Thursday, May 6, 2010

Good News and Bad News? Well, Maybe Just Bad News!

This little league baseball season has been interesting to say the least. When we signed up our son we hoped it would be a good experience for him. This would be the first time he was apart of a real team with a real coach. We hoped he would grow as a person and show us the skills to become a future Hall of Fame pitcher for some major league franchise. No pressure though.

Let's see, we've had 9 games so far and our record is 2 - 7. One game they won by forfeit, because the other team didn't have enough players. The other game they won by a score of 1 - 0, over the Yankees. I began to notice something very different about our team compared to the other teams. You see, all the other teams had about 4 or 5 Dads out there helping with the coaching and organizing of the baseball team before and during the games. I also noticed how the Moms and Dads on the other teams would arrive early to the games and fill their little bleachers with fans. Heck, even the family members were all wearing shirts with their team logos.

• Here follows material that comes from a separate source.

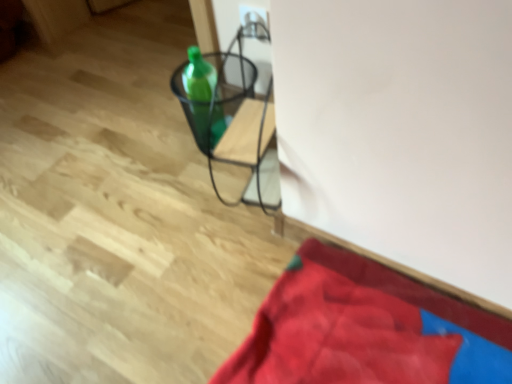
The image size is (512, 384). In order to click on free space above velvety red blanket at lower right (from a real-world perspective) in this screenshot , I will do `click(359, 323)`.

Then there was our team. Gosh, where do I start? Well, to begin with the games usually start at 6 pm. Strangely enough, that's when my son's teammates would start showing up. Oh sure, there might be 2 or 3 other kids there with my son 10 minutes before the game started, but by 6:02 we're all looking into the parking lot to see if we can scrape together enough players to make a team before we have to forfeit at 6:05.

It's also funny to see how the players on the other teams know how to play their positions, know how to hold their gloves, know what base to throw the ball to and other insignificant stuff like that. I think there's two things at work here: 1) The kids actually care and want to be there and get better and 2) The parents must be practicing with their kids between the games. There are two games a week, so the official opportunities to practice as a team are slim to none. Here at DallasDaddy, I play catch with him a couple of days a week and we go to the batting cages once a week. And you know what, it's a lot of fun for me!

I think the reason the other kids don't seem to care is because I think the parents don't care. The team seems to be a glorified babysitting service for parents who don't want to be bothered by their kids. You may tell me that's a huge conclusion to jump to and you'd be right. But outside of the coach, I'm the only other Dad who has been to all the practices. In fact, the last practice only had 3 other parents there altogether. So you'll have to forgive me for saying this, but I just don't have confidence that the other parents are hoping this is a good experience for their children.

Add to this the very interesting and consistent attitude beheld by the majority of the kids on the team. It's like they all want to pitch in the game or at least play in the infield, but none want to practice the skills that would make them valuable in those positions. Quite honestly, most of the time, the kids are trying to throw the ball as hard as they can at their teammates' heads.

I remember after one particularly embarrassing game - we were drummed something like 14 to 2 - the kids are all around the coach drinking their fruit juice pouches and eating their Doritos, laughing it up and hitting each other with their gloves. Then we look over at our son who has tears in his eyes. My wife asks him the usual parent question, "What's wrong?" His response was painful, he replied, "Our team SUCKS!" Funny, but he was the only kid upset by the embarrassment that had just taken place. Some may think he's too high strung, but I would strongly disagree.

You see, we have tried to instill a sense of excellence into our children. If they take on something, we want them to do their best and try to learn how to get better. Especially, when others are counting on them, like in a team, family or classroom setting. With very few exceptions, the other kids on his team could care less about anything, except for misbehaving during practices and games. They want the glory, but without the work. I fear that will become, if it's not already, an epidemic among the youth of today.

My son tells us he is still enjoying playing baseball. He still likes to be a part of the team, which I think is extremely admirable considering the team he's on. He really is more resiliant than I like to give him credit for. So remember those sayings from the "good ole' days" - keep your nose to the grindstone; anything worth doing is worth doing well; we're only as strong as our weakest link; etc.

Oh, and if you want to watch my son's baseball team in action, just put in the movie "The Bad News Bears". But don't watch the last half of the movie when they're good, just rewind and watch the first half over and over and over again. Because there is no good news for these Bad News Bears.